Stored data entries:
[Start of Attachment]
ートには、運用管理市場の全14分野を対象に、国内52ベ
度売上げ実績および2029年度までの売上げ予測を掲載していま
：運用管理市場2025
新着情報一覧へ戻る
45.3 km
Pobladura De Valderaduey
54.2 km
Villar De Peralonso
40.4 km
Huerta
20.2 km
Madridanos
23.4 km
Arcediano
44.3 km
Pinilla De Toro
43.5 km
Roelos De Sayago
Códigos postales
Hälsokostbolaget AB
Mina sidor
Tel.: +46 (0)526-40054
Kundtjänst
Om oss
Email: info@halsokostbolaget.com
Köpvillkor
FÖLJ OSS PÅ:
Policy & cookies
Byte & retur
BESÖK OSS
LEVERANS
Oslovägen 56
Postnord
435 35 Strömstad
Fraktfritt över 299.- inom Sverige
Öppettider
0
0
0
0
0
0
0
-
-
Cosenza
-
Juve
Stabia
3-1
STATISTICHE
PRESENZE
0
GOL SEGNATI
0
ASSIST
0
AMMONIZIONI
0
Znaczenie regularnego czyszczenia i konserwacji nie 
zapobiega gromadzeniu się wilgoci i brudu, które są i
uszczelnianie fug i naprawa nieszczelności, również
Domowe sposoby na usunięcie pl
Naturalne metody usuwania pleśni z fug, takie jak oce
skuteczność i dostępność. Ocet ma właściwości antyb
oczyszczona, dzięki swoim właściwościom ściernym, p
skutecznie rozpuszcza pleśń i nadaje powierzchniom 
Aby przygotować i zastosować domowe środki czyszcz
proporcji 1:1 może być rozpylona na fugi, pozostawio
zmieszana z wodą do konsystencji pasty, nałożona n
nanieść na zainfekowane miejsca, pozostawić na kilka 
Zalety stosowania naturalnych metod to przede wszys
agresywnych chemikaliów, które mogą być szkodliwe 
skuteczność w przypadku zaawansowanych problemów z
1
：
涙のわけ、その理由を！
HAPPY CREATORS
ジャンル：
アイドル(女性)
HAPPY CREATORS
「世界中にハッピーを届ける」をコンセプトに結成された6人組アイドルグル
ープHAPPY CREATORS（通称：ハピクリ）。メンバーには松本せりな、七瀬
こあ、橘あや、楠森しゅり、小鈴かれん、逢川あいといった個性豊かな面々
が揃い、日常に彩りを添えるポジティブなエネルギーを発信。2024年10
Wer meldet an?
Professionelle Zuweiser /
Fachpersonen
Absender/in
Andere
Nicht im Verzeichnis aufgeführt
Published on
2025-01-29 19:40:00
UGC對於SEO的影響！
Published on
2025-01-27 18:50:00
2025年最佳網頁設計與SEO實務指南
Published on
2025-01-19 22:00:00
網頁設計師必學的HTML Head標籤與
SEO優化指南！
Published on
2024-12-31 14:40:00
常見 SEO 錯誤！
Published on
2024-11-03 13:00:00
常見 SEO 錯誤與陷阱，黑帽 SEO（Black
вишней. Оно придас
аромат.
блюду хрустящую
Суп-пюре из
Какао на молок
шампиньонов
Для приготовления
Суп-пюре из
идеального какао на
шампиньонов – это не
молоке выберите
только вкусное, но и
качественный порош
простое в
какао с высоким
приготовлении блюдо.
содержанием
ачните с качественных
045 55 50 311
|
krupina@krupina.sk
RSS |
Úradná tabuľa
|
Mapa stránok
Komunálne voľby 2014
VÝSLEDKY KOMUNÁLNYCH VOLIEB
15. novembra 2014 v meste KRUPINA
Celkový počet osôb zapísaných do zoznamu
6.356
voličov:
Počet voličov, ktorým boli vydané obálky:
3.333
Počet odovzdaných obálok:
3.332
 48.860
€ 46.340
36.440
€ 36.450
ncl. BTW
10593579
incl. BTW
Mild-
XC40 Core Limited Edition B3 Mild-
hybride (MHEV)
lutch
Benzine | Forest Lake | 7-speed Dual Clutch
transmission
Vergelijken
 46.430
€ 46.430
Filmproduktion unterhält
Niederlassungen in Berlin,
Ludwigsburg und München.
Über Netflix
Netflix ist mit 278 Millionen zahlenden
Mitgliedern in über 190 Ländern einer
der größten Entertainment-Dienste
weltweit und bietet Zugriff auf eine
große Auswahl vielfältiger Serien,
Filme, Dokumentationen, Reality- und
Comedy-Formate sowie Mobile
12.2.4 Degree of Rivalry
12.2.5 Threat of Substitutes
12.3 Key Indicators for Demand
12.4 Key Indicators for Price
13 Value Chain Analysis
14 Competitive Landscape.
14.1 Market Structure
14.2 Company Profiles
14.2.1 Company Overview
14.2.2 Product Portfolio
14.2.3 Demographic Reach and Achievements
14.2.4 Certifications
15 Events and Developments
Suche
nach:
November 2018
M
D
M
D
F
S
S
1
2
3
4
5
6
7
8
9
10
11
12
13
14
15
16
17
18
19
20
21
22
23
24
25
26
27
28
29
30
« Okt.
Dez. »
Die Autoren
[End of Attachment]
## Your task:
The required output is the set of lines from the first line of the data through the line that contains "nanieść na zainfekowane", transcribed exactly.

## Answer space:
ートには、運用管理市場の全14分野を対象に、国内52ベ
度売上げ実績および2029年度までの売上げ予測を掲載していま
：運用管理市場2025
新着情報一覧へ戻る
45.3 km
Pobladura De Valderaduey
54.2 km
Villar De Peralonso
40.4 km
Huerta
20.2 km
Madridanos
23.4 km
Arcediano
44.3 km
Pinilla De Toro
43.5 km
Roelos De Sayago
Códigos postales
Hälsokostbolaget AB
Mina sidor
Tel.: +46 (0)526-40054
Kundtjänst
Om oss
Email: info@halsokostbolaget.com
Köpvillkor
FÖLJ OSS PÅ:
Policy & cookies
Byte & retur
BESÖK OSS
LEVERANS
Oslovägen 56
Postnord
435 35 Strömstad
Fraktfritt över 299.- inom Sverige
Öppettider
0
0
0
0
0
0
0
-
-
Cosenza
-
Juve
Stabia
3-1
STATISTICHE
PRESENZE
0
GOL SEGNATI
0
ASSIST
0
AMMONIZIONI
0
Znaczenie regularnego czyszczenia i konserwacji nie 
zapobiega gromadzeniu się wilgoci i brudu, które są i
uszczelnianie fug i naprawa nieszczelności, również
Domowe sposoby na usunięcie pl
Naturalne metody usuwania pleśni z fug, takie jak oce
skuteczność i dostępność. Ocet ma właściwości antyb
oczyszczona, dzięki swoim właściwościom ściernym, p
skutecznie rozpuszcza pleśń i nadaje powierzchniom 
Aby przygotować i zastosować domowe środki czyszcz
proporcji 1:1 może być rozpylona na fugi, pozostawio
zmieszana z wodą do konsystencji pasty, nałożona n
nanieść na zainfekowane miejsca, pozostawić na kilka 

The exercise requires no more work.